Open BartoGabriel opened 4 years ago
From my perspective it simply depends.
Building the binaries and then copying them into a Docker container can have the advantages of "easily" being to able to separately publish the binaries, e.g., Golang projects on GitHub most of the time release binaries and Docker images.
You could copy the binaries out of the container after docker build
to have binaries as well, but there isn't really too much "difference" if you think about then. Same result, Docker image and binaries.
Regarding "Docker-in-Docker", as there are more and more ways to build containers without Docker (e.g., buildah, etc) and even without root
and / or privileged: true
makes it more viable to build images in the CI without "second thoughts" again.

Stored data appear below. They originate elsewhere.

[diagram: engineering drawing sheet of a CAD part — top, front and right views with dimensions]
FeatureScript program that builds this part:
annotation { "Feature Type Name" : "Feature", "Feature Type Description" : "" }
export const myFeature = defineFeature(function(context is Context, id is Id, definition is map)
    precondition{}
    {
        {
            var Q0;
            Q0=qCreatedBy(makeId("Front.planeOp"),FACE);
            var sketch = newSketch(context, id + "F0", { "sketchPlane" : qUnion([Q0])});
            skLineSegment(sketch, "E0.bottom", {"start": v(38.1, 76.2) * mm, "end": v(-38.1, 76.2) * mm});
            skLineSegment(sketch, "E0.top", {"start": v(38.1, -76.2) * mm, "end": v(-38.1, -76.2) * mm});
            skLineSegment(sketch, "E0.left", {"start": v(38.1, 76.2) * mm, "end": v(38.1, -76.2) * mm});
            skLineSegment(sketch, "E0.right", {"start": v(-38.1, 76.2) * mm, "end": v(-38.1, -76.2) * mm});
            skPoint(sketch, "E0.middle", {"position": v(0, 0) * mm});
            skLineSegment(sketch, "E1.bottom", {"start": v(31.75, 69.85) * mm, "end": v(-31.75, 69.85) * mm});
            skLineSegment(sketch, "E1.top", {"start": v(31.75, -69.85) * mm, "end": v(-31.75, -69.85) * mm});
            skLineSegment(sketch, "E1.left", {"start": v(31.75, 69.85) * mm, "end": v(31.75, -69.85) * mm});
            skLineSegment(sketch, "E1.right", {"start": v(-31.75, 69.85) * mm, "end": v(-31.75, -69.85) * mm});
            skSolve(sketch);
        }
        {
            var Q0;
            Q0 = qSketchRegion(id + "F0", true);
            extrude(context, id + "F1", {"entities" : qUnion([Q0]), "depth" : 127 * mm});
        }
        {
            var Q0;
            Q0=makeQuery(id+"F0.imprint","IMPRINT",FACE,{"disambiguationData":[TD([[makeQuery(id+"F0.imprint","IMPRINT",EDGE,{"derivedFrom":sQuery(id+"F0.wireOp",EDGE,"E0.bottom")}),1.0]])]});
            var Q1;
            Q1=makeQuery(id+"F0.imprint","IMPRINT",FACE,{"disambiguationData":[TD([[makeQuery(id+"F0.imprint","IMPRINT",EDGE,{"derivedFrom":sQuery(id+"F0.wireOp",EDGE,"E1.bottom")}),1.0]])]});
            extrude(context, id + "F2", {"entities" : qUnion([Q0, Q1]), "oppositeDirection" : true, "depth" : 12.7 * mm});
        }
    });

I have a ticket open #2 which is generally aimed at "redoing" the whole project here to be "more uptodate and use the new funky cloud native tools". I just haven't come around to that yet, but I have it on my roadmap.
Let me know if that answers your questions / points. Thanks!
Thank you very much for your reply. And thanks for the project and blog posts, you have helped me a lot.
In the project, the construction part is done directly from the gitlab-cy file with the goland image. But another way to do it is to handle this build in a dockerfile (eg a multistage).
I like the idea that everything is in a Docker and being able to build in any environment with the same version of goland. At the same time, for example if the application is python or dotnet, the way it is current in the project should remember to change the python versions in both the Dockerfile and gitlab-ci file. What I don't like is that you end up handling everything with Docker-in-Docker.
What do you consider to be a best practice and why?